漆器に金箔や金粉で装飾をする「蒔絵」でも漆は接着剤の役割をしていますし、「漆+小麦粉」を練り合わせた接着剤で割れた器の補修をしたりしたそうです。

「漆」は熱気・湿気などの温度変化や酸にもアルカリにも強く、防虫効果もあるので食器にもよく使われる。(塗り茶碗、漆器など)
ただし強い乾燥には弱い面があり、ヒビが入り割れてしまう事もあります。

また、漆の樹に触れたりしただけでもかぶれるのは、「ウルシオール」という成分の影響です。
アレルギー性の症状である皮膚の炎症が起きて痒くなったりします。(近づいただけでも反応を起こす方もいます。)
アジア原産のウルシ科の種類では「日本の漆」に「ウルシオール」という成分があります、他の地域の種類には「ラッコール」「チチオール」など違う成分があるので風合いや色味が違ってきます。

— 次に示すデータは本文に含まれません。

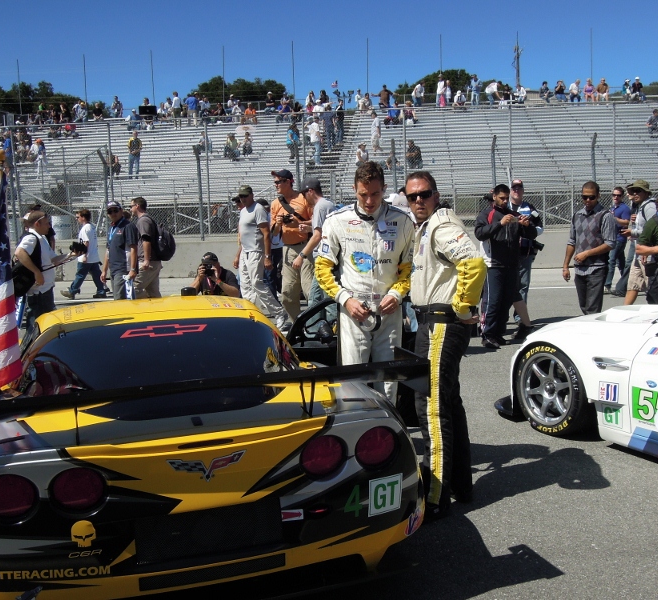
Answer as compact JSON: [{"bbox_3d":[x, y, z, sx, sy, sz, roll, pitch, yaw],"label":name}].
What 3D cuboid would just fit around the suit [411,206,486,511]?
[{"bbox_3d":[0.604,0.315,4.141,0.370,1.540,0.500,-4,7,-22],"label":"suit"}]

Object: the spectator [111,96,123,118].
[{"bbox_3d":[-11.745,-10.411,45.092,0.520,1.720,0.420,-3,6,-11],"label":"spectator"}]

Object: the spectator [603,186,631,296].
[{"bbox_3d":[4.779,-0.984,13.400,0.520,1.760,0.500,2,8,34],"label":"spectator"}]

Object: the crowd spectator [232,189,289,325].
[{"bbox_3d":[-0.875,-0.484,9.900,0.580,1.830,0.650,3,8,38],"label":"crowd spectator"}]

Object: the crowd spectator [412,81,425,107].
[{"bbox_3d":[4.998,-11.413,45.083,0.600,1.550,0.500,1,6,18],"label":"crowd spectator"}]

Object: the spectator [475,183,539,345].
[{"bbox_3d":[1.915,-0.369,8.785,0.580,1.750,0.440,-6,8,-30],"label":"spectator"}]

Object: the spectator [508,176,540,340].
[{"bbox_3d":[2.325,-0.540,9.850,0.540,1.860,0.420,0,6,11],"label":"spectator"}]

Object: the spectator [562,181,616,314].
[{"bbox_3d":[2.791,-0.381,8.700,0.580,1.770,0.400,1,7,22],"label":"spectator"}]

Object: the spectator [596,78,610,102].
[{"bbox_3d":[12.679,-9.643,37.500,0.600,1.240,0.720,-1,7,9],"label":"spectator"}]

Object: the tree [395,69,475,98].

漆器など塗料として「漆」の塗られた面は網目状に高分子結合されています。
その網目状の塗膜を職人さんが何度も何度も塗り重ねていくので水分は通さず空気は通るという状態になっています。
そのため「木地」と呼ばれる木製の器に漆を塗り重ねた漆器は、木が呼吸できますのでいつまでも良い状態で使用できます。

大量生産されたものに「漆風」の塗料(酸化チタン系レーキ顔料)が使用されることが多くなったことや、漆器自体も高価なため「漆」の出番は減ってしまったことは事実です。
「漆黒」とは本物の仕事をした物にしか出ない色合いです、普段使いする事で本来の持ち味も出てくるのでしょうね。